Thanksgiving Cooking Safety

Boone County Fire Districts Encourages Residents to Have a Happy, Safe Thanksgiving

Thanksgiving is a time for friends and family to come together to enjoy a delicious meal and reflect on the past year. For many, it’s a day (or days) of preparation – planning menus, getting homes ready for holiday visitors and preparing favorite dishes that only appear once a year.

It’s also an all-too-common time when home cooking fires occur. The National Fire Protection Association (NFPA) reports that cooking causes 53% of all reported home fires on Thanksgiving holiday. There are more than three times the daily average for cooking fires on Thanksgiving

“All nine fire departments in Boone County want everyone to have a safe, enjoyable holiday. Fortunately, there are some very simple and important safety tips you can take over Thanksgiving to protect your family, friends and guests,” shares Jeff Barlow, Fire Chief, Burlington Fire Protection District.

Turkey Fryers Leading Cause of Fires
Chief Barlow’s number one tip in reducing your risk of fire on Thanksgiving: Rethink that turkey deep fryer.

“I know a deep-fried turkey can be tasty,” he admits. “I’m not one to say that something is inherently dangerous, but we have seen time and time again extensive damage and injuries caused by deep frying a turkey. If you really want that deep-fried taste, consider ordering one from a restaurant or grocery store.”

If you still want to deep fry a turkey, keep these important precautions in mind.

1. Get familiar with your deep fryer.
Many home chefs only deep fry during Thanksgiving. The holiday might even be the first time someone takes the fryer out of the box. Chief Barlow urges residents to read the instructions, watch videos and set up the device before the big day. This helps people know the proper way to use the device and what safety measures to take.

2. Keep the deep fryer away from all structures and people.
Fires from deep fryers start and spread fast. A deep fryer on a back porch or in a garage can quickly catch homes on fire. Protect your loved ones and home by placing the device far enough away from structures and people so flames can’t spread.

3. Do not deep fry frozen or wet turkeys.
“A turkey that is still frozen, even if just partially, or slightly damp can lead to a very dangerous situation,” explains Chief Barlow.

Water from a turkey creates steam in the deep fryer. That steam rapidly expands and begins to bubble up. Those bubbles rise to the top, forcing the hot burner to spill out of the fryer and onto the hot oil beneath the deep fryer.
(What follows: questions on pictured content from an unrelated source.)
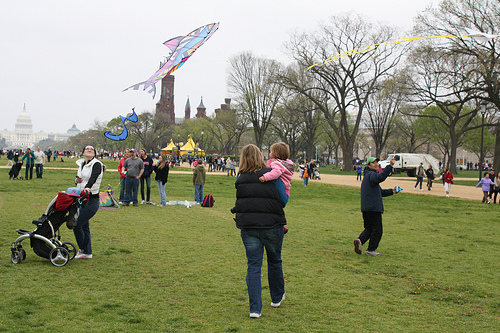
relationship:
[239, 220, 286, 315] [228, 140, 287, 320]
jeans of woman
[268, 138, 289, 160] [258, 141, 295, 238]
hair on baby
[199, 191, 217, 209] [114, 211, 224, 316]
backpack on grass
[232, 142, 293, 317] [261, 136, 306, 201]
woman carrying baby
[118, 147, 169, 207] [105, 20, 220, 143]
people watching kites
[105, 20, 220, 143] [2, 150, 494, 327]
kites fly in park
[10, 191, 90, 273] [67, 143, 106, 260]
black stroller handled by lady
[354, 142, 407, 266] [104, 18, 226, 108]
man flying a kite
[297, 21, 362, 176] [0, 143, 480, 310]
bare tree in park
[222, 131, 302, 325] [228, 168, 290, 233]
woman wearing vest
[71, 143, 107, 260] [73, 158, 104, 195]
lady wearing white vest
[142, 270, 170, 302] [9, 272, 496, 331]
small patch of grass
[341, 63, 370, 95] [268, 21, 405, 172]
branches on bare tree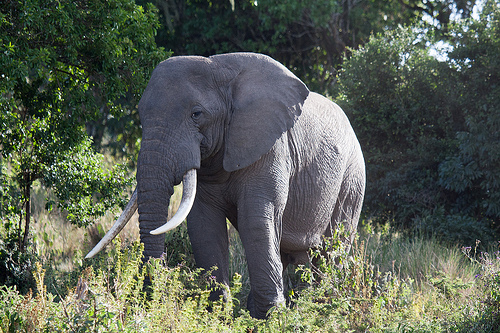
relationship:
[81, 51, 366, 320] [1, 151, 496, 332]
elephant standing in clearing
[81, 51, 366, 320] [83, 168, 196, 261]
elephant has tusks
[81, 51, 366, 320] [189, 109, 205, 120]
elephant has eye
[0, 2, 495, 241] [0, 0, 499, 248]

“An overflow or spill can quickly cause a catastrophic fire ball that damages homes and nearby structures and cause very serious injuries,” Chief Barlow states.

4. Do not overfill oil.
Deep fryers should have a clear marking on where to fill oil. Adding more oil than recommended increases the risk of hot oil spilling over the deep fryer and causing a fire.

Safe Cooking Tips
Cooking turkeys (and tasty sides) in the kitchen also calls for extra precaution on Thanksgiving Day. Chief Barlow offers these tips to help reduce the risk of fire in the kitchen.

  • Never leave cooking unattended. An adult should always be present in the kitchen when food is being prepared.
  • Keep working surfaces clear of clutter. Oven mitts, paper towels and food packaging can quickly catch fire. Be sure cooking utensils aren’t placed on hot burners.
  • Avoid loose-fitting, long sleeve clothing. Draping clothing can catch fire and cause serious injury to the cook.
  • Be alert when cooking. Limit alcohol. Ask someone else to step in if you’re feeling sleepy or are unable to focus on what’s cooking on the stove. Falling asleep while food is cooking can be disastrous.
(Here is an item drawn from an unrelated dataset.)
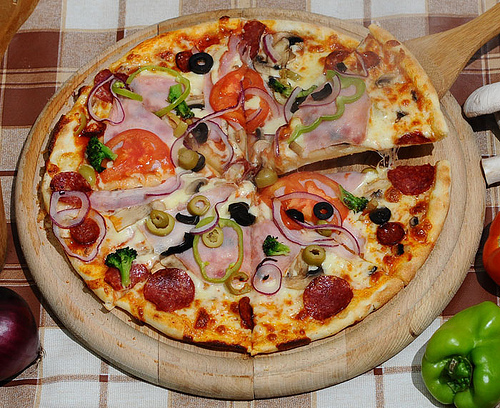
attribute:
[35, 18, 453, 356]
pizza crust — burned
Be Prepared In Case of An Emergency 
All homeowners should know what to do in case of a fire – whether it’s on a holiday or just a typical Thursday. Here’s a quick reminder on the steps you can take to keep yourself and loved ones safe and help limit damage.

  • Keep a fire extinguisher handy. Double-check that your fire extinguisher isn’t expired, is formulated for cooking fires and that you know how to use it.
  • Keep a lid near the stovetop. A lid can help smother flames and contain the fire. Turn off the stove heat immediately.
  • Keep the oven door closed. Turn off the stove and evacuate immediately if a fire starts in the oven.
  • Tell guests to leave the home immediately. Point out the nearest exit. Remind visitors to leave belongings, including purses, shoes and coats.
  • Close the door behind you when leaving. Fires feed on oxygen. Keep doors and windows closed to help reduce the spread of flames.
  • Call 911. Immediately call 911 to report the fire. “Even if you were able to put out the fire, call 911 to let us know what happened. We’ll send someone to make sure the fire was put out properly and survey the damage,” encourages Chief Barlow.

The Boone County Public Safety Communications Center (PSCC) receives emergency (and non-emergency) calls from across the county 24 hours a day, 7 days a week – including holidays. Residents can reach PSCC by dialing 911 or calling the non-emergency line at 859-371-1234. Trained dispatchers will answer your call, gather additional information and dispatch the appropriate emergency response, including fire, EMS or police.